What We Know About the NSA Metadata Program

The spy agency has been receiving Americans' phone records for years.

Multiple officials are now confirming that the National Security Agency’s practice of collecting all telephone metadata from Verizon, as first reported by the Guardian, is part of a program that has been active for years. A US intelligence official tells me that orders of the kind delivered to Verizon in April are routine. Sen. Dianne Feinstein said today that the collection of metadata from phone companies is a seven-year-old practice. And an unnamed source told the Washington Post that the order appears to be similar to one first issued by the Foreign Intelligence Surveillance Court in 2006, and that it is “reissued routinely every 90 days” and not related to any particular government investigation. 

Here’s what else we know so far about this massive intelligence collection program, a few things we might infer, and some big unanswered questions. 

What is the government doing with all this phone metadata? 

According to a senior administration official, “Information of the sort described in the Guardian article has been a critical tool in protecting the nation from terrorist threats to the United States, as it allows counterterrorism personnel to discover whether known or suspected terrorists have been in contact with other persons who may be engaged in terrorist activities, particularly people located inside the United States.” 

This is a description of standard link analysis. Say the government obtains the phone number for a suspected terrorist. It then runs that number against the huge metadatabase. If there’s a match, presumably the government then obtains some other authority to find out who the number in the metadatabase belongs to; according to the court order, and the administration official, the metadata does not contain the names of phone subscribers. It’s just phone numbers, lengths of calls, and other associated data that’s not considered “content.”

Records supplied >>
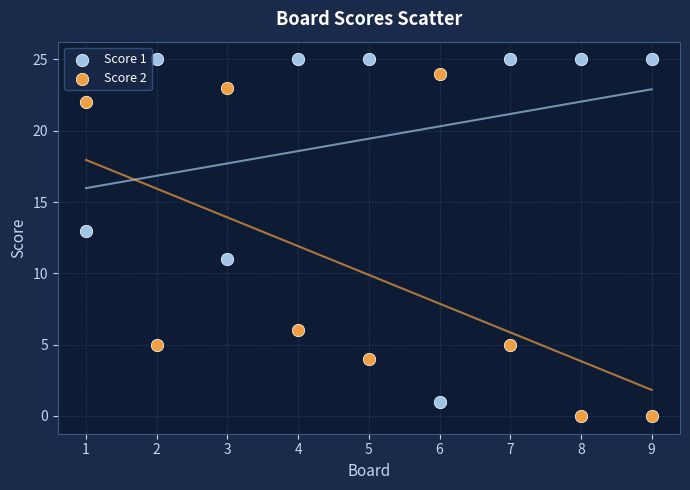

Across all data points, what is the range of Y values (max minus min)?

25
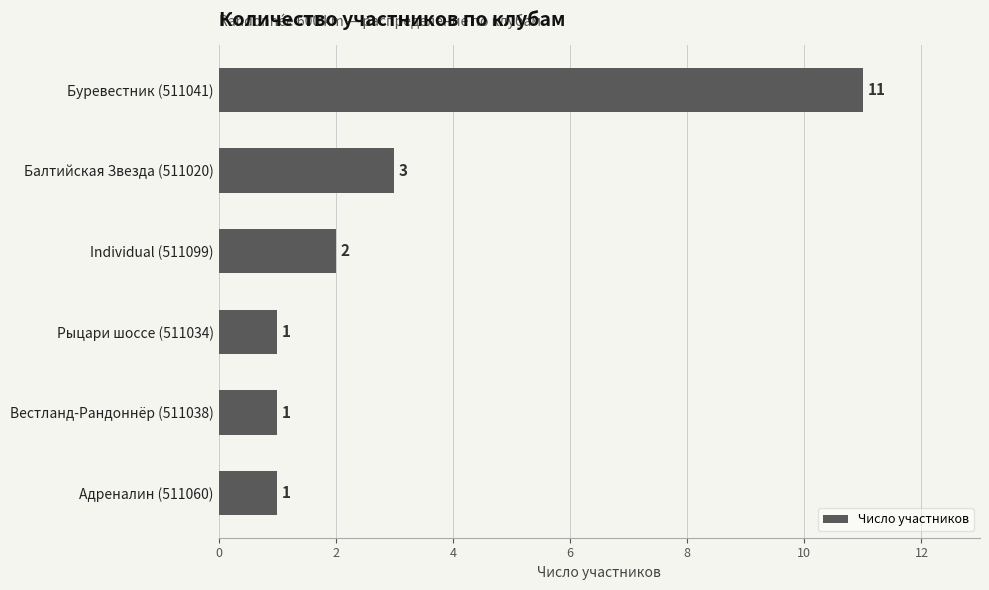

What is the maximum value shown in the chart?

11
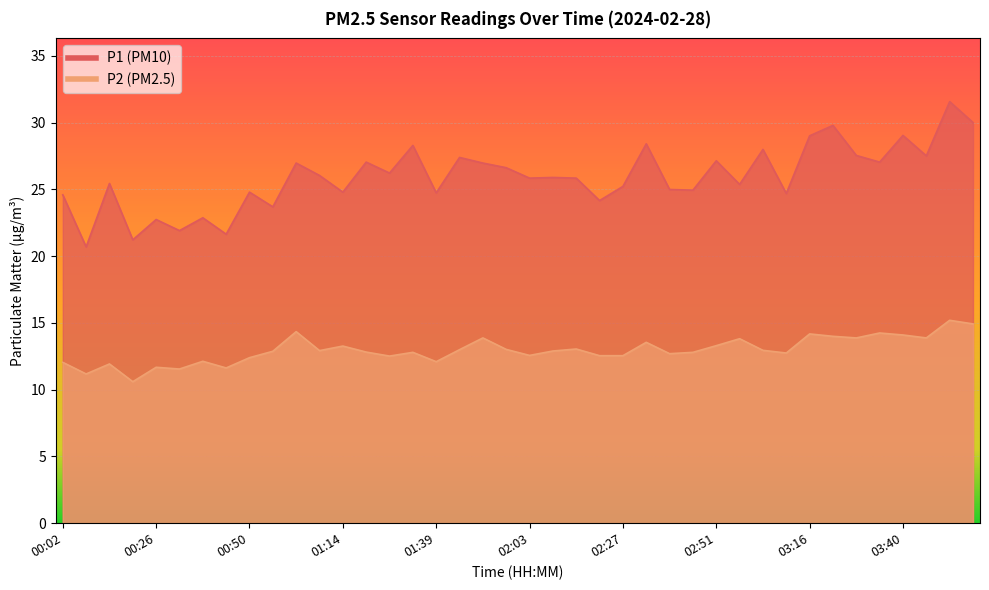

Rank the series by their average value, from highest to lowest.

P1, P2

Work to complete >>
A) Retype the NSA metadata article from "Multiple officials are" up to and including "particular government investigation.".
B) In the NSA metadata article, how old does Sen. Dianne Feinstein say the collection of metadata from phone companies is?
Nothing in the listing matters here.

Answers to the exercises >>
A)
Multiple officials are now confirming that the National Security Agency’s practice of collecting all telephone metadata from Verizon, as first reported by the Guardian, is part of a program that has been active for years. A US intelligence official tells me that orders of the kind delivered to Verizon in April are routine. Sen. Dianne Feinstein said today that the collection of metadata from phone companies is a seven-year-old practice. And an unnamed source told the Washington Post that the order appears to be similar to one first issued by the Foreign Intelligence Surveillance Court in 2006, and that it is “reissued routinely every 90 days” and not related to any particular government investigation.

B) Seven years old.